* AIM *
Please return the lines of the material from the line with "order: Tricladida" to the line with "scientific name: Betula pendula", both included, as a JSON list of strings, one string per line, with blank lines left out.
## BEGIN
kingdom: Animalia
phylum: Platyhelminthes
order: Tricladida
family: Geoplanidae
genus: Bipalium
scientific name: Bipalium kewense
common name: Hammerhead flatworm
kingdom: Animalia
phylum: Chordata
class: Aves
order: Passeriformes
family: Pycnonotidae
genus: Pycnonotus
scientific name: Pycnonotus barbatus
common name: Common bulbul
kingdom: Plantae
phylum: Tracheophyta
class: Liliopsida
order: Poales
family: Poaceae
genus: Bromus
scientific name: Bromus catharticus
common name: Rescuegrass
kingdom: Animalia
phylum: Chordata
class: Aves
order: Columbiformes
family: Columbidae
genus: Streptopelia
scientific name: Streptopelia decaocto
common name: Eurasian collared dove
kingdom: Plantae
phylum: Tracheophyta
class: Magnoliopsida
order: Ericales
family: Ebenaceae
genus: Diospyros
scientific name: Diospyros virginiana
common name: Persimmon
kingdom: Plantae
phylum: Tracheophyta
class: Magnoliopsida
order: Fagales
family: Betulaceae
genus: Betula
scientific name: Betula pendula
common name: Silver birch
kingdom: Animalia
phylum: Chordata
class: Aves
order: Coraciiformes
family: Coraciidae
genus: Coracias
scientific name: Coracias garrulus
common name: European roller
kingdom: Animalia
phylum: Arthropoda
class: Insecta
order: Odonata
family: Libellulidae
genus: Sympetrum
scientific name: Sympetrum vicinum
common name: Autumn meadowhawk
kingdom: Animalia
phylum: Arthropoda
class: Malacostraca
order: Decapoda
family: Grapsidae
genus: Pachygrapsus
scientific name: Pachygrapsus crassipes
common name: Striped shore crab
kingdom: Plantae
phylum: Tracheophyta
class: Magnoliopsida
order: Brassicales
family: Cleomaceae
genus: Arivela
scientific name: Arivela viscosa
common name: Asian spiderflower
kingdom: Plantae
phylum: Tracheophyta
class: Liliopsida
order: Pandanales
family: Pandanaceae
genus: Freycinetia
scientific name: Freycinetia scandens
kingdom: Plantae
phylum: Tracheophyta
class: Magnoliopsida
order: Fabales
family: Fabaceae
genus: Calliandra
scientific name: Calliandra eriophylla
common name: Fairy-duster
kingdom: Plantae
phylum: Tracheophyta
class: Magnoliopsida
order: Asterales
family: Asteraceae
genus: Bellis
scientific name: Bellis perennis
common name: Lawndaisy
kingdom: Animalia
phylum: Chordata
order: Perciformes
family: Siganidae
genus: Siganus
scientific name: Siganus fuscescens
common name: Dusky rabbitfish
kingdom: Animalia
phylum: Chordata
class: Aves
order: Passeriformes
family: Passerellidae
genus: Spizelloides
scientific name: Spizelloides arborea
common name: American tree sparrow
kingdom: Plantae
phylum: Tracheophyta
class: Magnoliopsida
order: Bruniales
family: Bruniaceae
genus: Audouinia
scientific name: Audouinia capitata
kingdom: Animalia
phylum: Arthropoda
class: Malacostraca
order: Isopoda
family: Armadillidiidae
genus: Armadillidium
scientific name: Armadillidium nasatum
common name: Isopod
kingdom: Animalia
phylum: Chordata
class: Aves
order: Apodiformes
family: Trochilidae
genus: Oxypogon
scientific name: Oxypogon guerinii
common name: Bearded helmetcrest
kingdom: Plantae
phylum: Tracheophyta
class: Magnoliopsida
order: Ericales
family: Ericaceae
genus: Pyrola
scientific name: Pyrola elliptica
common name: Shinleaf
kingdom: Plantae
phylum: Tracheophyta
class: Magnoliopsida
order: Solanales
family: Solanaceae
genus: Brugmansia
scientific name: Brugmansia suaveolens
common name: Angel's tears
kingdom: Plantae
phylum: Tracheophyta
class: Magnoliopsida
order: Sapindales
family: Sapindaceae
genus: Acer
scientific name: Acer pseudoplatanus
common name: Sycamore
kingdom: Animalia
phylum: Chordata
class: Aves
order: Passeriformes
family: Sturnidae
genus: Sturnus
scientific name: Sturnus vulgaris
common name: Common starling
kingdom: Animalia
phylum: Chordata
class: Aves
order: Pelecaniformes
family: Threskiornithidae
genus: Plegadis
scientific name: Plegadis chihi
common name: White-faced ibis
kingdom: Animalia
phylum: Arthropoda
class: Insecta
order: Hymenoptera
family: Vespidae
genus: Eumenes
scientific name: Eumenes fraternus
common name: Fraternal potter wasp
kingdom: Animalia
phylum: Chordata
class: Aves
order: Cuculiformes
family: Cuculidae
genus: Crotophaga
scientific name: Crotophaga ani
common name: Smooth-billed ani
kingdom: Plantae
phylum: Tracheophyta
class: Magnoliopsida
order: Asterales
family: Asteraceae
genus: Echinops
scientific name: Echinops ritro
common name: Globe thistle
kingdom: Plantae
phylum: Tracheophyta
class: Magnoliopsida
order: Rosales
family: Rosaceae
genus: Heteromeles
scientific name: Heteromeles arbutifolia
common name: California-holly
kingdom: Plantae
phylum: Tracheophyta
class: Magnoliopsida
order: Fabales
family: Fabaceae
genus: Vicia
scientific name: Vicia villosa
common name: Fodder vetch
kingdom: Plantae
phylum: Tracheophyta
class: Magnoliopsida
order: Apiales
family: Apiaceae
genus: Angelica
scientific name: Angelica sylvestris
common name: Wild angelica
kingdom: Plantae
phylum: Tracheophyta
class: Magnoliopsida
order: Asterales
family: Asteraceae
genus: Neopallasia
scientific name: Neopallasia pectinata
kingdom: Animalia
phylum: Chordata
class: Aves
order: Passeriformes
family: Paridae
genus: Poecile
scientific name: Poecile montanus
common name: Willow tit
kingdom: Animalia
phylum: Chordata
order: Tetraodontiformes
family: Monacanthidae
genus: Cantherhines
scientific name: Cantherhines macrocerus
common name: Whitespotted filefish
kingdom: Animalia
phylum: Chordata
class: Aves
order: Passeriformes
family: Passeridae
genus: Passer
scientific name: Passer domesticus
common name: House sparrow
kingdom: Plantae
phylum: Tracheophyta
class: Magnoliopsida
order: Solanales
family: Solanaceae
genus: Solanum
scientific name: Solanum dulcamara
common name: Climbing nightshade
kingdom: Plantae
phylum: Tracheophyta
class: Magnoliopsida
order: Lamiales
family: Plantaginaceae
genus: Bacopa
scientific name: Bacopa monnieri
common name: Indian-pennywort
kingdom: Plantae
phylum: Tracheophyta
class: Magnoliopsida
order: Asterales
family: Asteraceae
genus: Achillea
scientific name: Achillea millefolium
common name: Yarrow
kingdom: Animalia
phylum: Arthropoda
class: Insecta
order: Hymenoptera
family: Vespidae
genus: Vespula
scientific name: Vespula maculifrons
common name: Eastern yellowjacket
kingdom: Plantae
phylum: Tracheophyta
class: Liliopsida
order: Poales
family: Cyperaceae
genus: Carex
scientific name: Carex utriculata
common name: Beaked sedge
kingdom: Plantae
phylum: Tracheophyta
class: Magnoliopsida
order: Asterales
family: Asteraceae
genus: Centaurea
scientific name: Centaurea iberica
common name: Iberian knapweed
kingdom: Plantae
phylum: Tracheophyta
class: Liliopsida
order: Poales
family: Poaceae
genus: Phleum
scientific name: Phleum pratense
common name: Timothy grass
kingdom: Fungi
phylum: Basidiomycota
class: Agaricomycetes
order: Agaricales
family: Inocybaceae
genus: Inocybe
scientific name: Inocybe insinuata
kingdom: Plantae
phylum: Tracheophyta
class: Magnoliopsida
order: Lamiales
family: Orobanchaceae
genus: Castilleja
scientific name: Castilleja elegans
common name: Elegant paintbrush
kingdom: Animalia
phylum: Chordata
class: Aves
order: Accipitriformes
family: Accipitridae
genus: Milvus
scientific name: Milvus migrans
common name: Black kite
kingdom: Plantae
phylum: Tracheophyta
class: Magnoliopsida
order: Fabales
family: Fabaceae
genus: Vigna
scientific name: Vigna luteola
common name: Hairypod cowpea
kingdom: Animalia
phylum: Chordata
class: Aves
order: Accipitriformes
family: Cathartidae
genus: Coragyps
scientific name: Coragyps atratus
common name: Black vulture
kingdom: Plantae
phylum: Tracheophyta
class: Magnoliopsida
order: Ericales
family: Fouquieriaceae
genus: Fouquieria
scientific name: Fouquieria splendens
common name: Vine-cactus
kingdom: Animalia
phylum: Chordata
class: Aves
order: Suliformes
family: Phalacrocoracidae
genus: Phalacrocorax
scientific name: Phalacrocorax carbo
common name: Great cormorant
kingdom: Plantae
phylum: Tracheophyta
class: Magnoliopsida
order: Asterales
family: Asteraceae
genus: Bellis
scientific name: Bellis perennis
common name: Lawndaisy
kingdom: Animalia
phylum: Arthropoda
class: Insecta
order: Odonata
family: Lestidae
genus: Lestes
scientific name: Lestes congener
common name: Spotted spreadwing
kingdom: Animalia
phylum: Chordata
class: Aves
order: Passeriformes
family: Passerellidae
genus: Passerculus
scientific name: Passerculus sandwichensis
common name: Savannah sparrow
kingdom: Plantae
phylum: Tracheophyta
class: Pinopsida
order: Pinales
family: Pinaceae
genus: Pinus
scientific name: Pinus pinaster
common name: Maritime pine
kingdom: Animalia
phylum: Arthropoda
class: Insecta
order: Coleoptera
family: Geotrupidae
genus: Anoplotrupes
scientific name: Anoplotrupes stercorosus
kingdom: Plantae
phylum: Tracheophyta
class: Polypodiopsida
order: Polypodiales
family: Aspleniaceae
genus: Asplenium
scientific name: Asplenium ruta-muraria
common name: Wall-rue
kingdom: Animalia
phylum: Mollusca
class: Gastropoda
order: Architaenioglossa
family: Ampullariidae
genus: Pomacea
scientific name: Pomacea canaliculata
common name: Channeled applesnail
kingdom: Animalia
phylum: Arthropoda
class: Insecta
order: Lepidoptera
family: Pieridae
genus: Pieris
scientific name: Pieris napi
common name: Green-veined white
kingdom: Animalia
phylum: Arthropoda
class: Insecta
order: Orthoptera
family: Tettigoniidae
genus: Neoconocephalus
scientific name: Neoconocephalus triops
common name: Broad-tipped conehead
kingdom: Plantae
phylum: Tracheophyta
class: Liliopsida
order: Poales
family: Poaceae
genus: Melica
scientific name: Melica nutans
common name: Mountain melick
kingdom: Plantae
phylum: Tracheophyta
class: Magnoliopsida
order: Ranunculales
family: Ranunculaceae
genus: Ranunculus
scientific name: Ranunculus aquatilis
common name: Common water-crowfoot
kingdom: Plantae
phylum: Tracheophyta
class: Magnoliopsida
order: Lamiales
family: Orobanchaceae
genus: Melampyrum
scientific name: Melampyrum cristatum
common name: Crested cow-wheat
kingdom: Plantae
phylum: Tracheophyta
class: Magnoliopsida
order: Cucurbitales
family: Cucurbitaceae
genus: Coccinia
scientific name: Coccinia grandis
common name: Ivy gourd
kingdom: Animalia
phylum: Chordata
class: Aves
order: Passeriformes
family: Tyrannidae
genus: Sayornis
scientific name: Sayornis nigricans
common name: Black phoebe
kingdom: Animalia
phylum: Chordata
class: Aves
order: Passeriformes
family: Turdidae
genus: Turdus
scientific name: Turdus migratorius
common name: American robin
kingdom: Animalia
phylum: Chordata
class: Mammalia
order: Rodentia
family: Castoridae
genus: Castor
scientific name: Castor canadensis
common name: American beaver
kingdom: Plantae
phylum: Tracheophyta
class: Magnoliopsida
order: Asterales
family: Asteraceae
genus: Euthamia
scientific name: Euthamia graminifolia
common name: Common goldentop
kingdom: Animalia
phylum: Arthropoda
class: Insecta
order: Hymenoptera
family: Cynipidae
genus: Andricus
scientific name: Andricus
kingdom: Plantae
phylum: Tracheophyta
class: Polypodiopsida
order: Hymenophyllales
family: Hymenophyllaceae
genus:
## END
* FINAL RESULT *
[
  "order: Tricladida",
  "family: Geoplanidae",
  "genus: Bipalium",
  "scientific name: Bipalium kewense",
  "common name: Hammerhead flatworm",
  "kingdom: Animalia",
  "phylum: Chordata",
  "class: Aves",
  "order: Passeriformes",
  "family: Pycnonotidae",
  "genus: Pycnonotus",
  "scientific name: Pycnonotus barbatus",
  "common name: Common bulbul",
  "kingdom: Plantae",
  "phylum: Tracheophyta",
  "class: Liliopsida",
  "order: Poales",
  "family: Poaceae",
  "genus: Bromus",
  "scientific name: Bromus catharticus",
  "common name: Rescuegrass",
  "kingdom: Animalia",
  "phylum: Chordata",
  "class: Aves",
  "order: Columbiformes",
  "family: Columbidae",
  "genus: Streptopelia",
  "scientific name: Streptopelia decaocto",
  "common name: Eurasian collared dove",
  "kingdom: Plantae",
  "phylum: Tracheophyta",
  "class: Magnoliopsida",
  "order: Ericales",
  "family: Ebenaceae",
  "genus: Diospyros",
  "scientific name: Diospyros virginiana",
  "common name: Persimmon",
  "kingdom: Plantae",
  "phylum: Tracheophyta",
  "class: Magnoliopsida",
  "order: Fagales",
  "family: Betulaceae",
  "genus: Betula",
  "scientific name: Betula pendula"
]